Programming and simulation of densification of ZTA nano-composite

Abstract

Alumina is an important structural ceramics having wide application potential. However, its use in real life systems is limited due to its low fracture toughness resulting in catastrophic failure. Among the several measures that are being taken to overcome the draw- back, the addition of zirconia (platelet, particle, fiber) in the alumina matrix remarkably improves the toughness on account of stress induced transformation toughening. Al2O3–ZrO2 composite powder containing 15 mol% ZrO2 was prepared by sol-gel route using Aluminum nitrate (E-Merck, India) and zirconium oxychloride (E-Merck, India) as precursor. The sol–gel derived powder was properly characterized by X-ray Diffraction study (XRD). The analysis reveal the gel contained pseudoboehmite and amorphous Zr(OH)4 was decomposed in three and two stages respectively.

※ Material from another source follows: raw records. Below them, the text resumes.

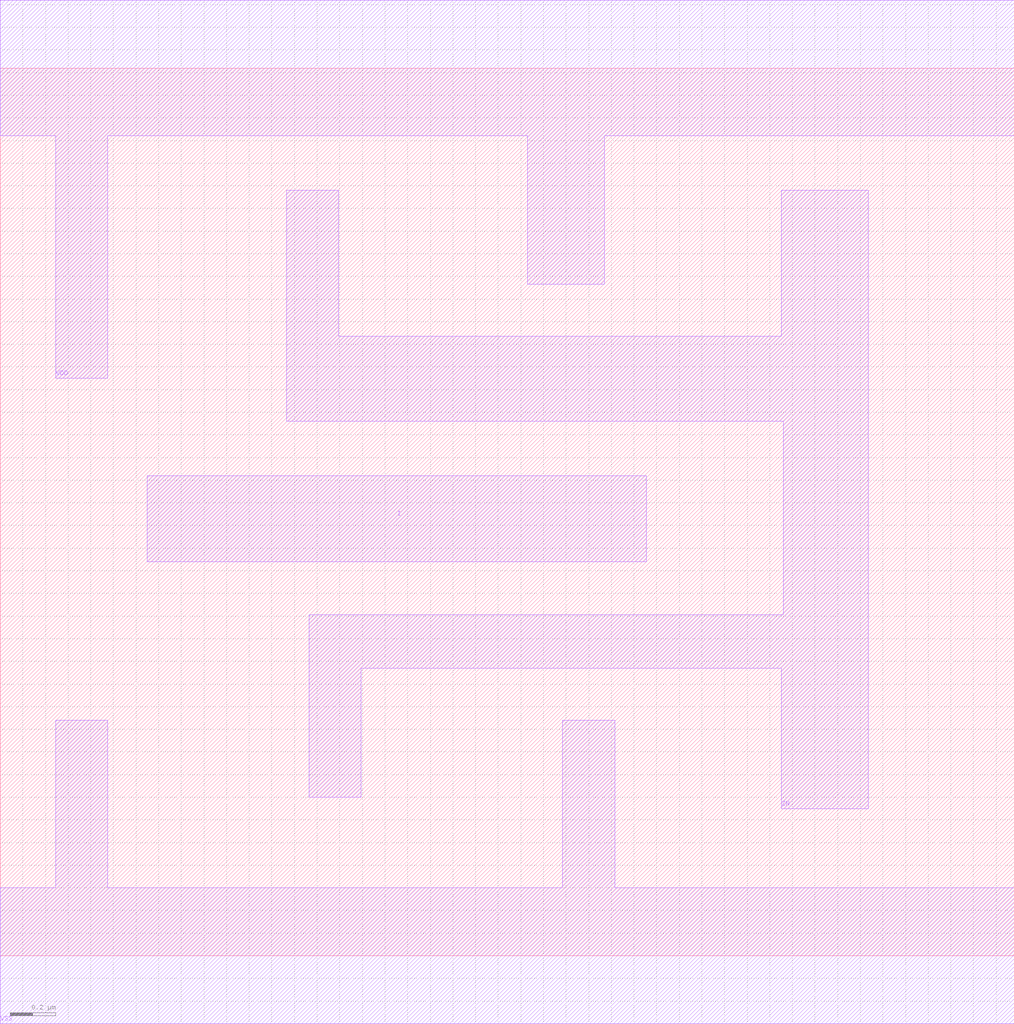
<source format=lef>
# Copyright 2022 GlobalFoundries PDK Authors
#
# Licensed under the Apache License, Version 2.0 (the "License");
# you may not use this file except in compliance with the License.
# You may obtain a copy of the License at
#
#      http://www.apache.org/licenses/LICENSE-2.0
#
# Unless required by applicable law or agreed to in writing, software
# distributed under the License is distributed on an "AS IS" BASIS,
# WITHOUT WARRANTIES OR CONDITIONS OF ANY KIND, either express or implied.
# See the License for the specific language governing permissions and
# limitations under the License.

MACRO gf180mcu_fd_sc_mcu7t5v0__clkinv_3
  CLASS core ;
  FOREIGN gf180mcu_fd_sc_mcu7t5v0__clkinv_3 0.0 0.0 ;
  ORIGIN 0 0 ;
  SYMMETRY X Y ;
  SITE GF018hv5v_mcu_sc7 ;
  SIZE 4.48 BY 3.92 ;
  PIN I
    DIRECTION INPUT ;
    ANTENNAGATEAREA 2.694 ;
    PORT
      LAYER METAL1 ;
        POLYGON 0.65 1.74 2.855 1.74 2.855 2.12 0.65 2.12  ;
    END
  END I
  PIN ZN
    DIRECTION OUTPUT ;
    ANTENNADIFFAREA 1.754 ;
    PORT
      LAYER METAL1 ;
        POLYGON 1.265 2.36 3.46 2.36 3.46 1.505 1.365 1.505 1.365 0.7 1.595 0.7 1.595 1.27 3.45 1.27 3.45 0.65 3.835 0.65 3.835 3.38 3.45 3.38 3.45 2.735 1.495 2.735 1.495 3.38 1.265 3.38  ;
    END
  END ZN
  PIN VDD
    DIRECTION INOUT ;
    USE power ;
    SHAPE ABUTMENT ;
    PORT
      LAYER METAL1 ;
        POLYGON 0 3.62 0.245 3.62 0.245 2.55 0.475 2.55 0.475 3.62 2.33 3.62 2.33 2.965 2.67 2.965 2.67 3.62 4.48 3.62 4.48 4.22 0 4.22  ;
    END
  END VDD
  PIN VSS
    DIRECTION INOUT ;
    USE ground ;
    SHAPE ABUTMENT ;
    PORT
      LAYER METAL1 ;
        POLYGON 0 -0.3 4.48 -0.3 4.48 0.3 2.715 0.3 2.715 1.04 2.485 1.04 2.485 0.3 0.475 0.3 0.475 1.04 0.245 1.04 0.245 0.3 0 0.3  ;
    END
  END VSS
END gf180mcu_fd_sc_mcu7t5v0__clkinv_3

</source>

The phase transformation of alumina during calcination followed the sequence of pseudoboehmite → bayerite → boehmite → γ- Al2O3 → θ-Al2O3 → α-Al2O3, while that of ZrO2 follows amorphous ZrO2 → t-ZrO2 → (t + m) ZrO2. Densification behavior of the sol gel precursor was studied through compaction of the powder at uniaxial press and subsequently sintered at muffle furnace. The relative density of the uniaxial pressed specimen depends on several factors; such as pressure, temperature, sintering profile and sample position during firing. An Artificial Neural Network (ANN) can predict the characteristics densification features of sintered specimens at any intermediate processing parameters. To evaluate this, simulation of relative density of ZTA Nano-composite has been carried out through MATLAB program. The simulation was focused on stepwise single layer to multilayered ANN theory. Herein, the project work is emphasized on the prediction of change in densification behavior with respect to change in processing parameters.